Abstract:We consider a class of structured, nonconvex, nonsmooth optimization problems under orthogonality constraints, where the objectives combine a smooth function, a nonsmooth concave function, and a nonsmooth weakly convex function. This class of problems finds diverse applications in statistical learning and data science. Existing ADMMs for addressing these problems often fail to exploit the specific structure of orthogonality constraints, struggle with nonsmooth functions and nonconvex constraint sets, or result in suboptimal oracle complexity. We propose {\sf OADMM}, an Alternating Direction Method of Multipliers (ADMM) designed to solve this class of problems using efficient proximal linearized strategies. Two specific variants of {\sf OADMM} are explored: one based on Euclidean Projection ({\sf OADMM-EP}) and the other on Riemannian retraction ({\sf OADMM-RR}). We integrate a Nesterov extrapolation strategy into {\sf OADMM-EP} and a monotone Barzilai-Borwein strategy into {\sf OADMM-RR} to potentially accelerate primal convergence. Additionally, we adopt an over-relaxation strategy in both {\sf OADMM-EP} and {\sf OADMM-RR} for rapid dual convergence. Under mild assumptions, we prove that {\sf OADMM} converges to the critical point of the problem with a provable convergence rate of $\mathcal{O}(1/\epsilon^{3})$. We also establish the convergence rate of {\sf OADMM} under the Kurdyka-Lojasiewicz (KL) inequality. Numerical experiments are conducted to demonstrate the advantages of the proposed method.
What problem does this paper attempt to address?
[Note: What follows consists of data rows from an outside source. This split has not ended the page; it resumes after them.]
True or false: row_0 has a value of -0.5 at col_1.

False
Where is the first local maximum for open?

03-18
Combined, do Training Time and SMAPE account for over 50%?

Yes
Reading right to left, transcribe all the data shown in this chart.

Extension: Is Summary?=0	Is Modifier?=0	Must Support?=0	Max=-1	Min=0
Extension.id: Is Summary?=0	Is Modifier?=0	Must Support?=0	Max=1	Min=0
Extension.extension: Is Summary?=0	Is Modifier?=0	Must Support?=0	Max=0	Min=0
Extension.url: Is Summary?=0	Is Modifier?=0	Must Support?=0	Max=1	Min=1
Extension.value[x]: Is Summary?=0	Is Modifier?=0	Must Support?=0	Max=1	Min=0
This paper attempts to solve a class of non - convex and non - smooth composite optimization problems with orthogonal constraints. The objective function of this type of problem combines smooth functions, non - smooth concave functions and non - smooth weakly convex functions. Specifically, the paper focuses on the following form of optimization problem:
\[
\min_{X \in \mathbb{R}^{n \times r}} F(X) \triangleq f(X) - g(X) + h(A(X)), \quad \text{s.t.} \quad X^T X = I_r
\]
where:
- \(n \geq r\)
- \(A(X) \in \mathbb{R}^{m \times 1}\)
- \(I_r\) is the \(r \times r\) identity matrix
- \(X^T X = I_r\) represents the orthogonal constraint
### Problem Background
This type of optimization problem has a wide range of applications in statistical learning and data science, such as sparse principal component analysis (PCA), deep neural networks, orthogonal non - negative matrix factorization, range - based independent component analysis and dictionary learning, etc.
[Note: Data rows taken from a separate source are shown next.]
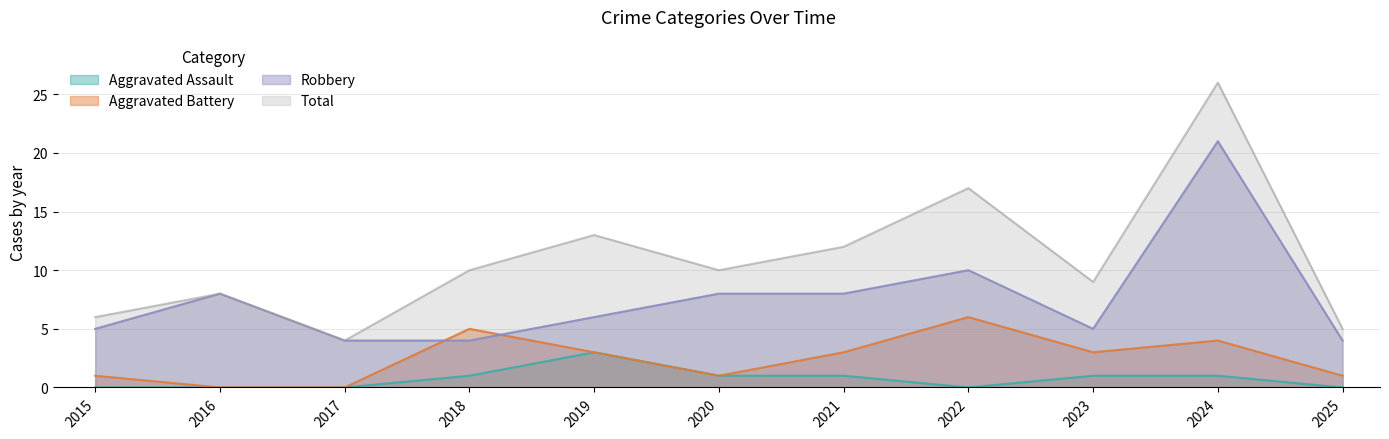

What is the difference between the highest and lowest values at 2021?

11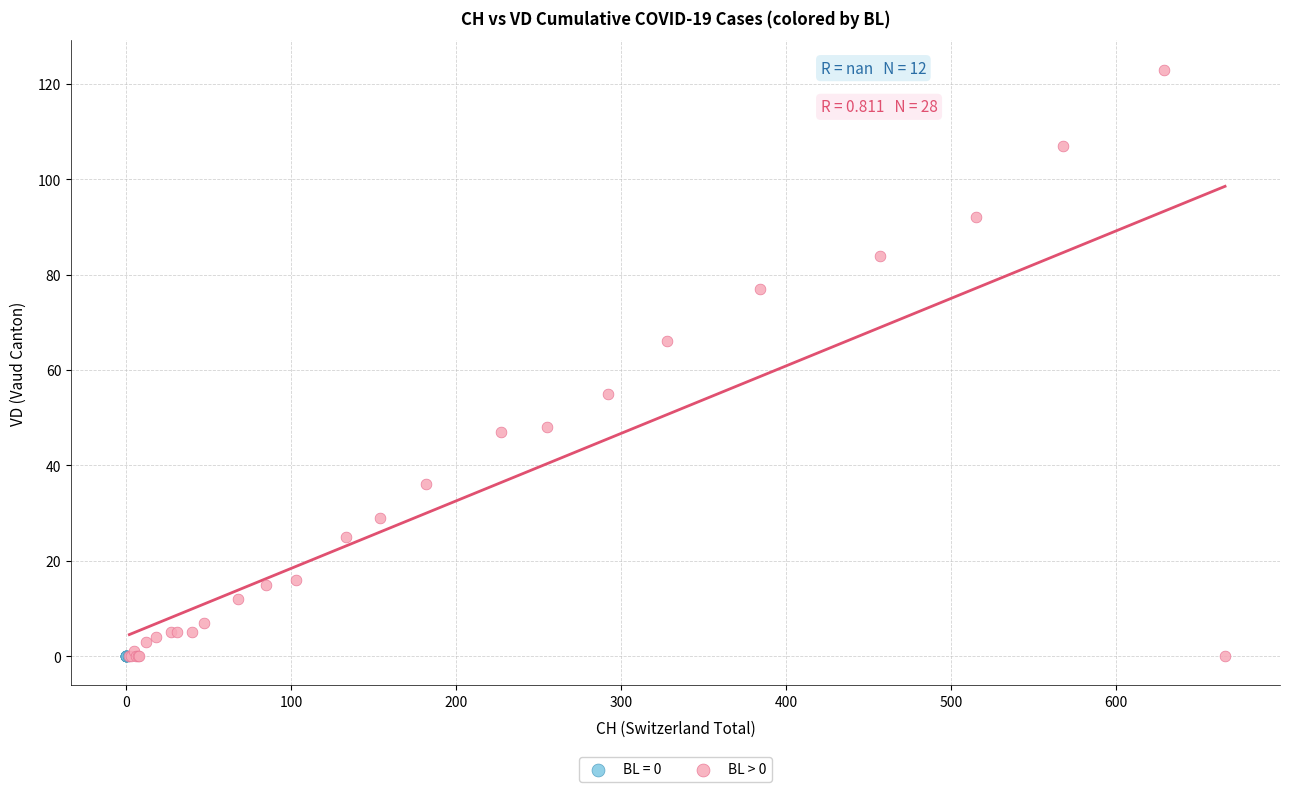

What are all the series names shown in the legend?

BL = 0, BL > 0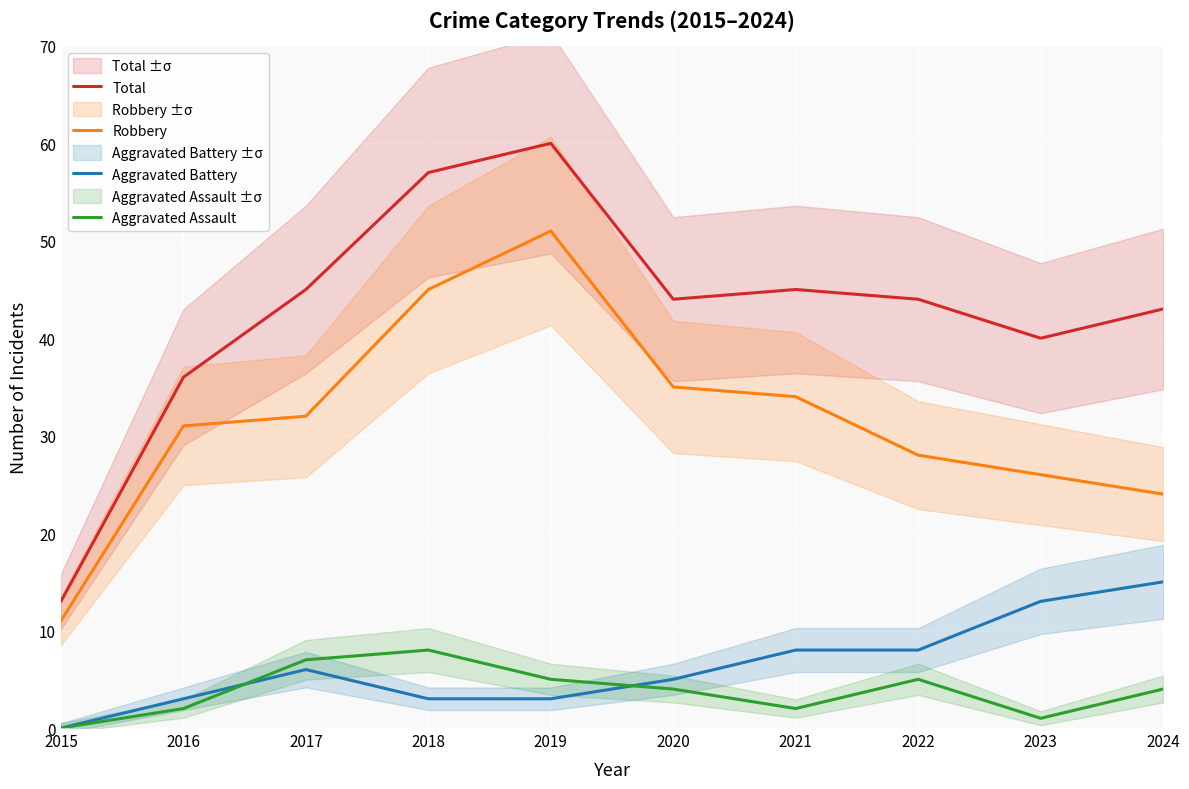

What is the difference between the highest and lowest values at 2023?

39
### Shortcomings of Existing Methods
The existing alternating direction method of multipliers (ADMM) has the following shortcomings when dealing with these problems:
1. **Failure to fully utilize the specific structure of the orthogonal constraint**: Many methods do not fully utilize the characteristics of the orthogonal constraint, resulting in low efficiency.
2. **Difficulty in handling non - smooth functions and non - convex constraint sets**: Existing methods often perform poorly when handling non - smooth functions and non - convex constraint sets.
3. **Sub - optimal oracle complexity**: The results of some methods may not be optimal, resulting in a slow convergence rate.
### Contributions of the Paper
To overcome the above problems, the paper proposes two variants of the OADMM (Orthogonal ADMM) algorithm:
1. **OADMM - EP**: A method based on Euclidean projection.
2. **OADMM - RR**: A method based on Riemannian retraction.
### Main Features
- **Acceleration strategy**: The Nesterov extrapolation strategy is introduced in OADMM - EP, and the monotonic Barzilai - Borwein step - size strategy is adopted in OADMM - RR to accelerate the convergence of the original variables.
- **Fast dual convergence**: The convergence of the dual variables is accelerated through the over - relaxation strategy.
- **Convergence proof**: Under mild assumptions, it is proved that OADMM converges to the critical point of the problem with an oracle complexity of \(O(1/\epsilon^3)\), and the convergence rate is established under the Kurdyka - Łojasiewicz inequality.
### Applications and Experiments
The paper verifies the effectiveness of OADMM - EP and OADMM - RR through numerical experiments on the sparse PCA problem. The experimental results show that these two methods are generally superior to other state - of - the - art optimization algorithms, such as RADMM, SPGM - EP, SPGM - RR and Sub - Grad, in terms of the objective function value.
### Conclusion
The paper proposes an alternating direction method of multipliers (OADMM) specifically for non - smooth composite optimization problems with orthogonal constraints, and verifies its effectiveness and superiority through theoretical analysis and numerical experiments.